* Directions for this task *
Edit the items below by replacing "Livret A" with "livret d'épargne" wherever it occurs, leaving everything else unchanged.

[Collected data entries]
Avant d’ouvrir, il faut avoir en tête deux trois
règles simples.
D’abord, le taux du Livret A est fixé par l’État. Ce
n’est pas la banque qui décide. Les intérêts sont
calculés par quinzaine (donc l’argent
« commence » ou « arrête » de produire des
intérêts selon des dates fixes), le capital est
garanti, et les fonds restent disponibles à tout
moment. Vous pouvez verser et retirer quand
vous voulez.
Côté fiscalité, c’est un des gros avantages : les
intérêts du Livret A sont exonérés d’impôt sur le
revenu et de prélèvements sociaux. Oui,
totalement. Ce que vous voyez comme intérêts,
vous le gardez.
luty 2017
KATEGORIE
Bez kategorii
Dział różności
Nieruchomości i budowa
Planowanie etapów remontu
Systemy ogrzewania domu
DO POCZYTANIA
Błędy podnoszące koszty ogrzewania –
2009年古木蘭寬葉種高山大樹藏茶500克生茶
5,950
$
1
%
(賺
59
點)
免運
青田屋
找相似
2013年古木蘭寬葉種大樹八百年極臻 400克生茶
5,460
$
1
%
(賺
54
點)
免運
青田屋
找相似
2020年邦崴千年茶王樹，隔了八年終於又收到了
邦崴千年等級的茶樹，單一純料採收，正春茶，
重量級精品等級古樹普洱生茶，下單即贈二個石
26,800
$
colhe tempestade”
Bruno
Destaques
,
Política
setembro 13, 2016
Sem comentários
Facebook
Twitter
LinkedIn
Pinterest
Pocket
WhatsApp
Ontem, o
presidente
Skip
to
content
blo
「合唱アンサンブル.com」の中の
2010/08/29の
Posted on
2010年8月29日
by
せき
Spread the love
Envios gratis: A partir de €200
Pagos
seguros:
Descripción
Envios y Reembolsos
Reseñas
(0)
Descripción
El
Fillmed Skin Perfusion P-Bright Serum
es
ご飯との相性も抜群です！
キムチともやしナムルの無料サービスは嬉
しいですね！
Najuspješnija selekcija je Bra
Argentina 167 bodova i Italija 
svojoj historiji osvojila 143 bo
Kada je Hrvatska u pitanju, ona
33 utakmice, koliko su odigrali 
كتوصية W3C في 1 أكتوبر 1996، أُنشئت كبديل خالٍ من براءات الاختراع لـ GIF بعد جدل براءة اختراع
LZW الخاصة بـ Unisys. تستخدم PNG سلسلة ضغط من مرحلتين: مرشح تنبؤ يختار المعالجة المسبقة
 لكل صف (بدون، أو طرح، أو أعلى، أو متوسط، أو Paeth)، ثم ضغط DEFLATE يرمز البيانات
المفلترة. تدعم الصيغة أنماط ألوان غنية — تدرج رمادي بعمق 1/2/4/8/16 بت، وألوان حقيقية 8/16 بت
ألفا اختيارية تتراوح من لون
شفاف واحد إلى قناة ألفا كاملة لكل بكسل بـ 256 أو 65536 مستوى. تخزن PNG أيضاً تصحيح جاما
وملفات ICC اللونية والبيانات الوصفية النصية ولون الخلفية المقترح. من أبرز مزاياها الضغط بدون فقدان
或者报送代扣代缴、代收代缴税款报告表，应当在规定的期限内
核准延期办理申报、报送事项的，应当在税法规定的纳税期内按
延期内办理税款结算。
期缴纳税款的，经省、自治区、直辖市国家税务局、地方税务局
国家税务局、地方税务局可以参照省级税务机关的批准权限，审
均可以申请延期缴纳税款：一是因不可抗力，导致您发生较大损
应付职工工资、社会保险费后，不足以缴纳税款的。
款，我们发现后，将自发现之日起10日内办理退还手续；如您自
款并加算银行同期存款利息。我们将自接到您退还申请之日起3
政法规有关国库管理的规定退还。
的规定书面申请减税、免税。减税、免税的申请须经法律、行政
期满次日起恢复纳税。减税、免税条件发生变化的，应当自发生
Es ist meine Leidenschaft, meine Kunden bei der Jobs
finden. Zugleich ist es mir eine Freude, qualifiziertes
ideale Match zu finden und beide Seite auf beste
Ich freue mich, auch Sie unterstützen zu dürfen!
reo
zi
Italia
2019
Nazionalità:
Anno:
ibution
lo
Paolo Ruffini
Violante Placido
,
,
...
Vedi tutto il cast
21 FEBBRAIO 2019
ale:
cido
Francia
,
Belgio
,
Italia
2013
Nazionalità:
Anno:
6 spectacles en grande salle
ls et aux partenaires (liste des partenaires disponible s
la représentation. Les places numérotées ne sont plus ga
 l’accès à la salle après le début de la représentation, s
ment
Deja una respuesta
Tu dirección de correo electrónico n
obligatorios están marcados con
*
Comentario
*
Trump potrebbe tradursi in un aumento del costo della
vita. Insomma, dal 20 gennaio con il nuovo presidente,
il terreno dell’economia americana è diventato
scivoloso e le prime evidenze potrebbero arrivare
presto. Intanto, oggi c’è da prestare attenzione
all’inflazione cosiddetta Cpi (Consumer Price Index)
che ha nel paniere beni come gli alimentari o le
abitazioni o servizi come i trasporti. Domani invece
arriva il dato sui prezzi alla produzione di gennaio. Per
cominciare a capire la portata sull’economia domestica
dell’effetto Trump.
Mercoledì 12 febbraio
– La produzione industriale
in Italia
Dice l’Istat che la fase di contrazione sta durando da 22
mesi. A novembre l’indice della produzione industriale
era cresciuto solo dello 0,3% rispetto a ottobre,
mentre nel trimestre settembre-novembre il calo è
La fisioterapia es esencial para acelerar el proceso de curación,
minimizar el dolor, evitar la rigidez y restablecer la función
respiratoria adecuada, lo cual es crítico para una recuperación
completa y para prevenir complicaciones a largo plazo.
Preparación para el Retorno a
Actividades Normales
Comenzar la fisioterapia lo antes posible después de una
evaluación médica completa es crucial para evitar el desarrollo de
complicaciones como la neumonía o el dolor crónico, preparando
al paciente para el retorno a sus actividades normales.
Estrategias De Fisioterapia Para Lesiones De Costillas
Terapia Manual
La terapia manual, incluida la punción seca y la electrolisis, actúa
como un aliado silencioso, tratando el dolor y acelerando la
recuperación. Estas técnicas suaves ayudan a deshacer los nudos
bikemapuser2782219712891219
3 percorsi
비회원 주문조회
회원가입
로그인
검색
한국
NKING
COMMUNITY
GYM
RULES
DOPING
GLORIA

* Result *
Avant d’ouvrir, il faut avoir en tête deux trois
règles simples.
D’abord, le taux du livret d'épargne est fixé par l’État. Ce
n’est pas la banque qui décide. Les intérêts sont
calculés par quinzaine (donc l’argent
« commence » ou « arrête » de produire des
intérêts selon des dates fixes), le capital est
garanti, et les fonds restent disponibles à tout
moment. Vous pouvez verser et retirer quand
vous voulez.
Côté fiscalité, c’est un des gros avantages : les
intérêts du livret d'épargne sont exonérés d’impôt sur le
revenu et de prélèvements sociaux. Oui,
totalement. Ce que vous voyez comme intérêts,
vous le gardez.
luty 2017
KATEGORIE
Bez kategorii
Dział różności
Nieruchomości i budowa
Planowanie etapów remontu
Systemy ogrzewania domu
DO POCZYTANIA
Błędy podnoszące koszty ogrzewania –
2009年古木蘭寬葉種高山大樹藏茶500克生茶
5,950
$
1
%
(賺
59
點)
免運
青田屋
找相似
2013年古木蘭寬葉種大樹八百年極臻 400克生茶
5,460
$
1
%
(賺
54
點)
免運
青田屋
找相似
2020年邦崴千年茶王樹，隔了八年終於又收到了
邦崴千年等級的茶樹，單一純料採收，正春茶，
重量級精品等級古樹普洱生茶，下單即贈二個石
26,800
$
colhe tempestade”
Bruno
Destaques
,
Política
setembro 13, 2016
Sem comentários
Facebook
Twitter
LinkedIn
Pinterest
Pocket
WhatsApp
Ontem, o
presidente
Skip
to
content
blo
「合唱アンサンブル.com」の中の
2010/08/29の
Posted on
2010年8月29日
by
せき
Spread the love
Envios gratis: A partir de €200
Pagos
seguros:
Descripción
Envios y Reembolsos
Reseñas
(0)
Descripción
El
Fillmed Skin Perfusion P-Bright Serum
es
ご飯との相性も抜群です！
キムチともやしナムルの無料サービスは嬉
しいですね！
Najuspješnija selekcija je Bra
Argentina 167 bodova i Italija 
svojoj historiji osvojila 143 bo
Kada je Hrvatska u pitanju, ona
33 utakmice, koliko su odigrali 
كتوصية W3C في 1 أكتوبر 1996، أُنشئت كبديل خالٍ من براءات الاختراع لـ GIF بعد جدل براءة اختراع
LZW الخاصة بـ Unisys. تستخدم PNG سلسلة ضغط من مرحلتين: مرشح تنبؤ يختار المعالجة المسبقة
 لكل صف (بدون، أو طرح، أو أعلى، أو متوسط، أو Paeth)، ثم ضغط DEFLATE يرمز البيانات
المفلترة. تدعم الصيغة أنماط ألوان غنية — تدرج رمادي بعمق 1/2/4/8/16 بت، وألوان حقيقية 8/16 بت
ألفا اختيارية تتراوح من لون
شفاف واحد إلى قناة ألفا كاملة لكل بكسل بـ 256 أو 65536 مستوى. تخزن PNG أيضاً تصحيح جاما
وملفات ICC اللونية والبيانات الوصفية النصية ولون الخلفية المقترح. من أبرز مزاياها الضغط بدون فقدان
或者报送代扣代缴、代收代缴税款报告表，应当在规定的期限内
核准延期办理申报、报送事项的，应当在税法规定的纳税期内按
延期内办理税款结算。
期缴纳税款的，经省、自治区、直辖市国家税务局、地方税务局
国家税务局、地方税务局可以参照省级税务机关的批准权限，审
均可以申请延期缴纳税款：一是因不可抗力，导致您发生较大损
应付职工工资、社会保险费后，不足以缴纳税款的。
款，我们发现后，将自发现之日起10日内办理退还手续；如您自
款并加算银行同期存款利息。我们将自接到您退还申请之日起3
政法规有关国库管理的规定退还。
的规定书面申请减税、免税。减税、免税的申请须经法律、行政
期满次日起恢复纳税。减税、免税条件发生变化的，应当自发生
Es ist meine Leidenschaft, meine Kunden bei der Jobs
finden. Zugleich ist es mir eine Freude, qualifiziertes
ideale Match zu finden und beide Seite auf beste
Ich freue mich, auch Sie unterstützen zu dürfen!
reo
zi
Italia
2019
Nazionalità:
Anno:
ibution
lo
Paolo Ruffini
Violante Placido
,
,
...
Vedi tutto il cast
21 FEBBRAIO 2019
ale:
cido
Francia
,
Belgio
,
Italia
2013
Nazionalità:
Anno:
6 spectacles en grande salle
ls et aux partenaires (liste des partenaires disponible s
la représentation. Les places numérotées ne sont plus ga
 l’accès à la salle après le début de la représentation, s
ment
Deja una respuesta
Tu dirección de correo electrónico n
obligatorios están marcados con
*
Comentario
*
Trump potrebbe tradursi in un aumento del costo della
vita. Insomma, dal 20 gennaio con il nuovo presidente,
il terreno dell’economia americana è diventato
scivoloso e le prime evidenze potrebbero arrivare
presto. Intanto, oggi c’è da prestare attenzione
all’inflazione cosiddetta Cpi (Consumer Price Index)
che ha nel paniere beni come gli alimentari o le
abitazioni o servizi come i trasporti. Domani invece
arriva il dato sui prezzi alla produzione di gennaio. Per
cominciare a capire la portata sull’economia domestica
dell’effetto Trump.
Mercoledì 12 febbraio
– La produzione industriale
in Italia
Dice l’Istat che la fase di contrazione sta durando da 22
mesi. A novembre l’indice della produzione industriale
era cresciuto solo dello 0,3% rispetto a ottobre,
mentre nel trimestre settembre-novembre il calo è
La fisioterapia es esencial para acelerar el proceso de curación,
minimizar el dolor, evitar la rigidez y restablecer la función
respiratoria adecuada, lo cual es crítico para una recuperación
completa y para prevenir complicaciones a largo plazo.
Preparación para el Retorno a
Actividades Normales
Comenzar la fisioterapia lo antes posible después de una
evaluación médica completa es crucial para evitar el desarrollo de
complicaciones como la neumonía o el dolor crónico, preparando
al paciente para el retorno a sus actividades normales.
Estrategias De Fisioterapia Para Lesiones De Costillas
Terapia Manual
La terapia manual, incluida la punción seca y la electrolisis, actúa
como un aliado silencioso, tratando el dolor y acelerando la
recuperación. Estas técnicas suaves ayudan a deshacer los nudos
bikemapuser2782219712891219
3 percorsi
비회원 주문조회
회원가입
로그인
검색
한국
NKING
COMMUNITY
GYM
RULES
DOPING
GLORIA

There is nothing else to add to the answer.